*Work item:* Would you repeat exactly the part of the listing below that runs from the line containing "#fafafc; stroke-width: 23" down to the line containing "776,0 776,195 748,184", inclusive, and nothing else?

------

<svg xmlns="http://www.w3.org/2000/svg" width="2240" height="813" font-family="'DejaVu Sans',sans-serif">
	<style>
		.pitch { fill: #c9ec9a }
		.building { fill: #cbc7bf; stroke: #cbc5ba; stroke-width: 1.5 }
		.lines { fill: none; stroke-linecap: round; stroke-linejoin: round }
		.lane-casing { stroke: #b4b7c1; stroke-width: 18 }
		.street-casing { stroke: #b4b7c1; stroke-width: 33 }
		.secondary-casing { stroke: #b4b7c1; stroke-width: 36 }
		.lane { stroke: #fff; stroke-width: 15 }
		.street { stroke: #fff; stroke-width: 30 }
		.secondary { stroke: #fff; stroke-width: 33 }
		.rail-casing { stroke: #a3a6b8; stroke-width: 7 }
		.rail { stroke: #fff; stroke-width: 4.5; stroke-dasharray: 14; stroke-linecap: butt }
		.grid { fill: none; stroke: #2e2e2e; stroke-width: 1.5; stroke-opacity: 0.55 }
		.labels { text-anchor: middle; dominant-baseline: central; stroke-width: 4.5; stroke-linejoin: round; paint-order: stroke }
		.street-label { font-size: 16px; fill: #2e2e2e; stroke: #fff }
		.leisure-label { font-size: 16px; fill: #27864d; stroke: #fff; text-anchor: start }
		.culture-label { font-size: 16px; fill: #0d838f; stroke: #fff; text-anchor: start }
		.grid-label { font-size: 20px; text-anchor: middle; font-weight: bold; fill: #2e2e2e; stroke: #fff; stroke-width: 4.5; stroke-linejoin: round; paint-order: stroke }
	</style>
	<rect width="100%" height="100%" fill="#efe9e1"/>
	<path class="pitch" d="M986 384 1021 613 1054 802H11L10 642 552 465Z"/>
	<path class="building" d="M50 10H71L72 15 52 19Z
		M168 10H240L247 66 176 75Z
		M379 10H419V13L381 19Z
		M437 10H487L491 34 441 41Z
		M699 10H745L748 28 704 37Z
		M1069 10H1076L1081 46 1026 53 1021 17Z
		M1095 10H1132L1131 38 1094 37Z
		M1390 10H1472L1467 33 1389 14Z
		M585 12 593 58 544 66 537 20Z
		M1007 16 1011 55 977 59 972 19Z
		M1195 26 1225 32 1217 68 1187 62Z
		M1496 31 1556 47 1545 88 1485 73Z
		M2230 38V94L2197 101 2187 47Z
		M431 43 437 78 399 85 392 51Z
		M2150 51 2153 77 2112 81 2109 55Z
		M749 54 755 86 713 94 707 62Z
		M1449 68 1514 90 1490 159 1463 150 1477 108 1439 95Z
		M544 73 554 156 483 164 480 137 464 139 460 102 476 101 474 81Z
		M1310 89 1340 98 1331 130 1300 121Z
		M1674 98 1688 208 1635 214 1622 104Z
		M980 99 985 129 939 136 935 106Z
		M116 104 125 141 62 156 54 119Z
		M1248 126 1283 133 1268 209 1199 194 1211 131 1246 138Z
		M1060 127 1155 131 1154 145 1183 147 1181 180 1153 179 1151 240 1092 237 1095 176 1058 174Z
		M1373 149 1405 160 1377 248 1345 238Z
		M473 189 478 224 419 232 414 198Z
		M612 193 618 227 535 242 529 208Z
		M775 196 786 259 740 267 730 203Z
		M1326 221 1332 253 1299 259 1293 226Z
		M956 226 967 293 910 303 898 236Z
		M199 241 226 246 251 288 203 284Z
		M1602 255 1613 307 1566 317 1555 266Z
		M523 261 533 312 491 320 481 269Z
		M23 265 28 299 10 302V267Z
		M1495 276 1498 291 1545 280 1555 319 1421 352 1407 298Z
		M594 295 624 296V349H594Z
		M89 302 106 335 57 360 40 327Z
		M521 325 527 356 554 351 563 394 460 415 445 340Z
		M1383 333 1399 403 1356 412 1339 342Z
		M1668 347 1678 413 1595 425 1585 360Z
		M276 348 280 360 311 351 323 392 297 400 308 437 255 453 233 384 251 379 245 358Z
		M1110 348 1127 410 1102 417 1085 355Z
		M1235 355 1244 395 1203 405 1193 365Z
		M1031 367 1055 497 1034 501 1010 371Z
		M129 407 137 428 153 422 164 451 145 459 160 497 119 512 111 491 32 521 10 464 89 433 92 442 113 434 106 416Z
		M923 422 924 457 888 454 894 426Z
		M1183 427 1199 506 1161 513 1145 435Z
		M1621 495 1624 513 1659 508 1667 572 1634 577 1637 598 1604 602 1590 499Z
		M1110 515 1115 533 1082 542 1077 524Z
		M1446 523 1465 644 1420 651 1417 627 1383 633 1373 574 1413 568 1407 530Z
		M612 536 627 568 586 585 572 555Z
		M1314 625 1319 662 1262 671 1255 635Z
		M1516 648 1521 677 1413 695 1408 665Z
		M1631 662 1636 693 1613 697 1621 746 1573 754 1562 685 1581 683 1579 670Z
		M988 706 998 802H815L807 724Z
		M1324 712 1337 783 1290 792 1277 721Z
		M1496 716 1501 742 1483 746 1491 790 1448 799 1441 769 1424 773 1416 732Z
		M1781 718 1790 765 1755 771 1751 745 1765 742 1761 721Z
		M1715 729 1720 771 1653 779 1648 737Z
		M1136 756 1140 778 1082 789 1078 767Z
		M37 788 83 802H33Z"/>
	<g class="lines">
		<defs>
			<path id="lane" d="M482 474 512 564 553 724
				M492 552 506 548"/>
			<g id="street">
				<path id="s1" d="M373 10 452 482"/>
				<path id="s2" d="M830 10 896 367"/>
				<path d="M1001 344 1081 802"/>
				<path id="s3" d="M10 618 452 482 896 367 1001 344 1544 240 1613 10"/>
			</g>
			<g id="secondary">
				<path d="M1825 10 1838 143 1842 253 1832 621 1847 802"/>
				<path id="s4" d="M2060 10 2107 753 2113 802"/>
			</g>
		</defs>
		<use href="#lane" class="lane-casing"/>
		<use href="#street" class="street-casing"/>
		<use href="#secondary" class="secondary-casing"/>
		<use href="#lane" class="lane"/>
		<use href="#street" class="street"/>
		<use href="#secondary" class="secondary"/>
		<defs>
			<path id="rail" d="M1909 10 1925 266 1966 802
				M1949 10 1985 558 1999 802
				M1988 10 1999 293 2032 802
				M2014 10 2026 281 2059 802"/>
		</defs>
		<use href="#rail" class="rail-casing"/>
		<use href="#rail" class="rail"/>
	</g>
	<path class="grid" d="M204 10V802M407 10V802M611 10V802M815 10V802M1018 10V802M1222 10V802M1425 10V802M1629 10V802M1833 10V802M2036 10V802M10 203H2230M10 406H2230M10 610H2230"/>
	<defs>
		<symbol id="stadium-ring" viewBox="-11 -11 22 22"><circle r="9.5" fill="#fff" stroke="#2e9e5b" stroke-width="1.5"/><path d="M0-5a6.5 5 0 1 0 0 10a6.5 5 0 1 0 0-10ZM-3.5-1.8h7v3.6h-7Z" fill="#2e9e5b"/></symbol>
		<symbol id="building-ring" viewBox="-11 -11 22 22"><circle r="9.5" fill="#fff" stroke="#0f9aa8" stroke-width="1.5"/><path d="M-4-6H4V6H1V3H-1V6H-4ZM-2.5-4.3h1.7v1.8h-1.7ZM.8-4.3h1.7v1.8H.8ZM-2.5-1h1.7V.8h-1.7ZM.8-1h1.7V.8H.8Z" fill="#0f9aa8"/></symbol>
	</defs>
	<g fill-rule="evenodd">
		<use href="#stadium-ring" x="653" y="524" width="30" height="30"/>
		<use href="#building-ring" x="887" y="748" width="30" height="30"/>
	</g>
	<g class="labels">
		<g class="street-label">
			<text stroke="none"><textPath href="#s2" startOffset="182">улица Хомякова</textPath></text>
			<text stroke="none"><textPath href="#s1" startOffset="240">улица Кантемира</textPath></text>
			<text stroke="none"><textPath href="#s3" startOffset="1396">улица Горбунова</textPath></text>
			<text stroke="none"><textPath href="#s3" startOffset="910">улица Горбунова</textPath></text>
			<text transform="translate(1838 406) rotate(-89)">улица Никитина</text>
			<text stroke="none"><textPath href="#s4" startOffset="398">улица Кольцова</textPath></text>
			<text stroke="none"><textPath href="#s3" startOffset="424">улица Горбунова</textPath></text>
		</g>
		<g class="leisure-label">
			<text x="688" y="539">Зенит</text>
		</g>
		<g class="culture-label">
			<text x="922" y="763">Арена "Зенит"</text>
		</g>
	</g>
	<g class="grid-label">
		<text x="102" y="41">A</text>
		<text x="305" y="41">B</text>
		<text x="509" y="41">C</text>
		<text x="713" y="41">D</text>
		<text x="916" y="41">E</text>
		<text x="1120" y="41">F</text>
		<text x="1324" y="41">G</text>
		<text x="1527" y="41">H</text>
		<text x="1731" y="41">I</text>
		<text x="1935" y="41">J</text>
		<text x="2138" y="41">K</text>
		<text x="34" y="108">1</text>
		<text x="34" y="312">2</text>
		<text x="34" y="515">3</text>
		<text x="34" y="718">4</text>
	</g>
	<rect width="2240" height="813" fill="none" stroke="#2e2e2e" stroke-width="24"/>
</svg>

------

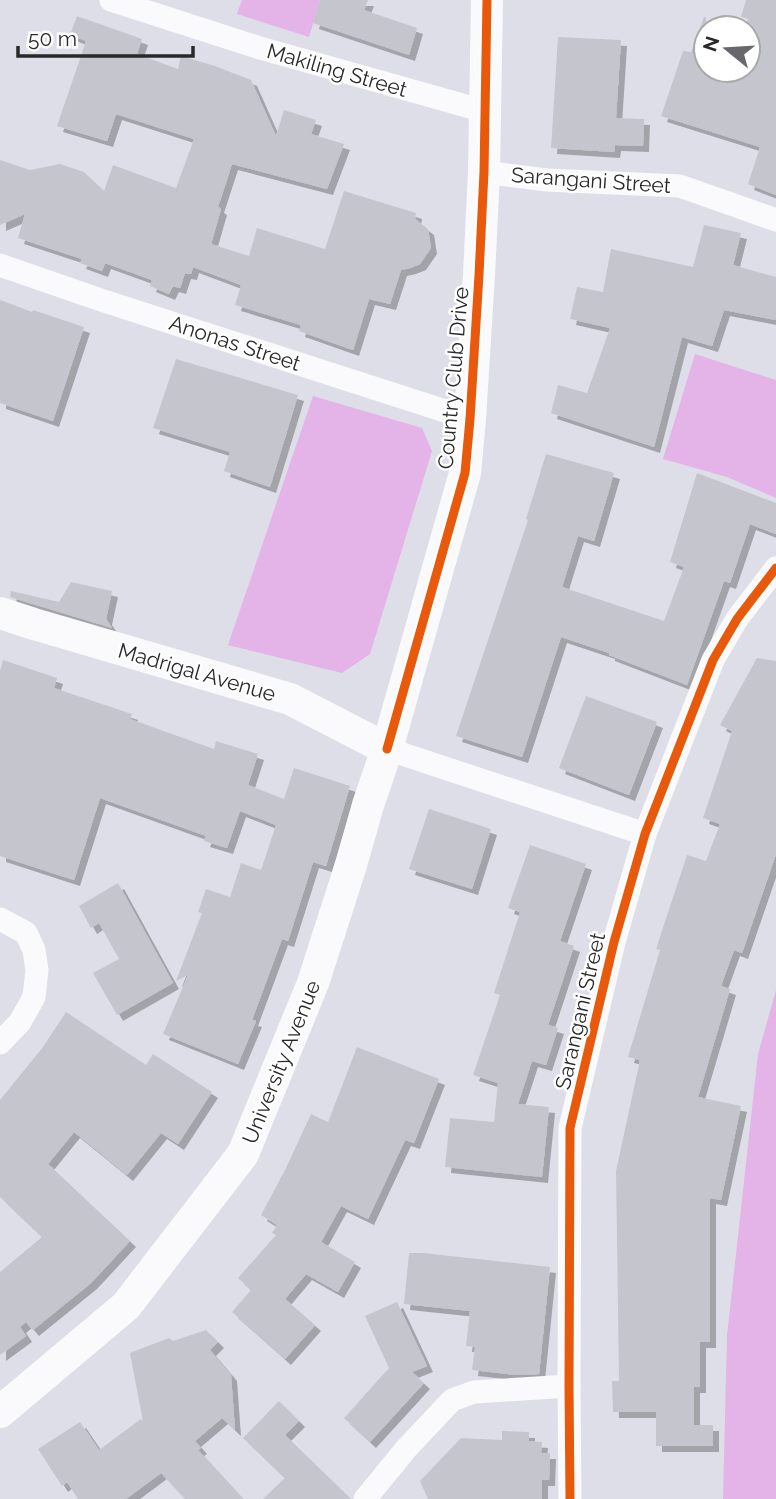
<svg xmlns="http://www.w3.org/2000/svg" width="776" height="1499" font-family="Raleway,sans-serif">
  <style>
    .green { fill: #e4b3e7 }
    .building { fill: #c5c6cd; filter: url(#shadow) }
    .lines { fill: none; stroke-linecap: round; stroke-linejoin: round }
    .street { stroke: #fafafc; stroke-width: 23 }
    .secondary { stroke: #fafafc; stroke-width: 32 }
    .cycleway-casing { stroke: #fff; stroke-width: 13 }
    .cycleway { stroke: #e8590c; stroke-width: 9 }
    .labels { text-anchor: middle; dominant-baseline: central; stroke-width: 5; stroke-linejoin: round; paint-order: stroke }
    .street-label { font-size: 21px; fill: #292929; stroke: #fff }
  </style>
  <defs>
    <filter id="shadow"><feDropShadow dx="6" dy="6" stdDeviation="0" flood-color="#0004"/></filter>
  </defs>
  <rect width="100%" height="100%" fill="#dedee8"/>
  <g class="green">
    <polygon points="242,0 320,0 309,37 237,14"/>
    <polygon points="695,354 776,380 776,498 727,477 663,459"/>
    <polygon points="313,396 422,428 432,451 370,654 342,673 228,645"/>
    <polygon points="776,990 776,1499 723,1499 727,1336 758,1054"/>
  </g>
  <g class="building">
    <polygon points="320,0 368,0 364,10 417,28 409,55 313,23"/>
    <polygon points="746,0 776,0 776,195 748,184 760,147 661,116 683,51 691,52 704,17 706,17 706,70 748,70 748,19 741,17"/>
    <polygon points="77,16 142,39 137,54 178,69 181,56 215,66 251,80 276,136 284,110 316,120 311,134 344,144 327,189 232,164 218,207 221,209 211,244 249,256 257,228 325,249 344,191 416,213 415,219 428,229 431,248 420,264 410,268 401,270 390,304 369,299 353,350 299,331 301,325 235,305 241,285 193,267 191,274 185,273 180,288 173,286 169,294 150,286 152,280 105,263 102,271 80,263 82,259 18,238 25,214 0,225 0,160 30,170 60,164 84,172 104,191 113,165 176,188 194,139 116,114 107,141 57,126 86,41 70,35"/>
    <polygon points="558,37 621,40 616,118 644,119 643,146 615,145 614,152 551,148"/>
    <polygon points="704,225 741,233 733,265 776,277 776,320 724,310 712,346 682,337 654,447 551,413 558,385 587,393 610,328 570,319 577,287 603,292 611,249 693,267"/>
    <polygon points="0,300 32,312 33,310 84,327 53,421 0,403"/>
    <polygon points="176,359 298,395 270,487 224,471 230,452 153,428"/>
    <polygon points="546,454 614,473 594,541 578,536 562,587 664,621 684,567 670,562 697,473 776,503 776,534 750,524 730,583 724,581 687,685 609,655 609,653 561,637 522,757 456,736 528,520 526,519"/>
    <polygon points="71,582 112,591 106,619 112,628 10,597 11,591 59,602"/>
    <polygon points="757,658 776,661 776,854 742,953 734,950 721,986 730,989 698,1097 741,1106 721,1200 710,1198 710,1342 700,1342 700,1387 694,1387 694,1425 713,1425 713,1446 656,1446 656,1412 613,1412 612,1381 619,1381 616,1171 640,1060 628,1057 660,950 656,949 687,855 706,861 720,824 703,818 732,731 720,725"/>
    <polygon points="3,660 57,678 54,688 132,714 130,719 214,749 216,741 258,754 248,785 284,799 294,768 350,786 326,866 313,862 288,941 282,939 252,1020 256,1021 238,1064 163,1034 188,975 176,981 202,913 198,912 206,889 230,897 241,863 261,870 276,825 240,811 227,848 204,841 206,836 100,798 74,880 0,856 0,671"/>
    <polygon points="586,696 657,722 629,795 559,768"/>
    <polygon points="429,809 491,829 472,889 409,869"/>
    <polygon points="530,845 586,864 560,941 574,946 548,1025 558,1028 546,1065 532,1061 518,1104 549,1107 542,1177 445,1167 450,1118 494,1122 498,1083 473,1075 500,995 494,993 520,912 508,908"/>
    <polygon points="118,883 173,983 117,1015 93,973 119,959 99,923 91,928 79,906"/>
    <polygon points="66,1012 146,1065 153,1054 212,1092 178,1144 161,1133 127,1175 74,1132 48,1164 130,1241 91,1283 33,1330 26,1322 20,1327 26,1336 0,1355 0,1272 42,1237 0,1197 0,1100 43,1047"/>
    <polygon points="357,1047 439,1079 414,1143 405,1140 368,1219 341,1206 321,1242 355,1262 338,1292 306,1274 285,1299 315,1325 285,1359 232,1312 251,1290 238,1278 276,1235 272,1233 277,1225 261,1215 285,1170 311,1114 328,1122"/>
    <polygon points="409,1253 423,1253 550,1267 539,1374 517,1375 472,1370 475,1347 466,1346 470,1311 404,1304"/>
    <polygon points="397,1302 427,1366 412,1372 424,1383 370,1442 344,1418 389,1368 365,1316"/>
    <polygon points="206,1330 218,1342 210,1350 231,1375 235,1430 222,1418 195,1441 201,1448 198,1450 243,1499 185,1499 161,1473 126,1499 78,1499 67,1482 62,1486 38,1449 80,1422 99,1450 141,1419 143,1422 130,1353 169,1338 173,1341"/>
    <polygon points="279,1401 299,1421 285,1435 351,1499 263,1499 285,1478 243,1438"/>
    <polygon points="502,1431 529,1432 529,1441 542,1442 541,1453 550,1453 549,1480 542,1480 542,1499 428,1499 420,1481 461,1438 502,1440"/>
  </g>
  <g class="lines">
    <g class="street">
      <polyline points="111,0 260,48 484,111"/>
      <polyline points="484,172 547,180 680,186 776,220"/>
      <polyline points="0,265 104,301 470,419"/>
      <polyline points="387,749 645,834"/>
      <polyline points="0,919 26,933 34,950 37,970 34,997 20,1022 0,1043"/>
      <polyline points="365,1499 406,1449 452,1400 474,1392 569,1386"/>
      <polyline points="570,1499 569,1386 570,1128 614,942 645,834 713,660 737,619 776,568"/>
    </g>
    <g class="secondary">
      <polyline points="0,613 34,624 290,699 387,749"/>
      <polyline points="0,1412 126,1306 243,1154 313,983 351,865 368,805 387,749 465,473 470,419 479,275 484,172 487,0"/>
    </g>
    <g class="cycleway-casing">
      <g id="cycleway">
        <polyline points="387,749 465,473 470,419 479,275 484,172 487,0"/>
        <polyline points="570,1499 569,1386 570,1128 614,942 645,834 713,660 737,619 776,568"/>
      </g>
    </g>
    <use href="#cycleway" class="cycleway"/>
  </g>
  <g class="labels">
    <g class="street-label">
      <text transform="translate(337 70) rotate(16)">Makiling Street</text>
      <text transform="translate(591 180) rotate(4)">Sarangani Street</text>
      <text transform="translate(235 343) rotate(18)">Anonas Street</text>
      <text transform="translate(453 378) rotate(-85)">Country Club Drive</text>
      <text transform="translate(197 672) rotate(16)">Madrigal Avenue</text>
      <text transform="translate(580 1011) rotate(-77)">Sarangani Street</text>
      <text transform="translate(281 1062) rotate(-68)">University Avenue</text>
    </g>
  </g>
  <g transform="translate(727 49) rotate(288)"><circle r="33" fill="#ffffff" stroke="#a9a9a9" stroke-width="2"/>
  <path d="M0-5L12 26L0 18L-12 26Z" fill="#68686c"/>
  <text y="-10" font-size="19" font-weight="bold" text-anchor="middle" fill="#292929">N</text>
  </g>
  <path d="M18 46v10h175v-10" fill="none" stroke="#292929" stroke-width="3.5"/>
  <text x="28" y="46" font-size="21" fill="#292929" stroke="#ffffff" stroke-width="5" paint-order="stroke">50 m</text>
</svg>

------

*Task answer:*
    .street { stroke: #fafafc; stroke-width: 23 }
    .secondary { stroke: #fafafc; stroke-width: 32 }
    .cycleway-casing { stroke: #fff; stroke-width: 13 }
    .cycleway { stroke: #e8590c; stroke-width: 9 }
    .labels { text-anchor: middle; dominant-baseline: central; stroke-width: 5; stroke-linejoin: round; paint-order: stroke }
    .street-label { font-size: 21px; fill: #292929; stroke: #fff }
  </style>
  <defs>
    <filter id="shadow"><feDropShadow dx="6" dy="6" stdDeviation="0" flood-color="#0004"/></filter>
  </defs>
  <rect width="100%" height="100%" fill="#dedee8"/>
  <g class="green">
    <polygon points="242,0 320,0 309,37 237,14"/>
    <polygon points="695,354 776,380 776,498 727,477 663,459"/>
    <polygon points="313,396 422,428 432,451 370,654 342,673 228,645"/>
    <polygon points="776,990 776,1499 723,1499 727,1336 758,1054"/>
  </g>
  <g class="building">
    <polygon points="320,0 368,0 364,10 417,28 409,55 313,23"/>
    <polygon points="746,0 776,0 776,195 748,184 760,147 661,116 683,51 691,52 704,17 706,17 706,70 748,70 748,19 741,17"/>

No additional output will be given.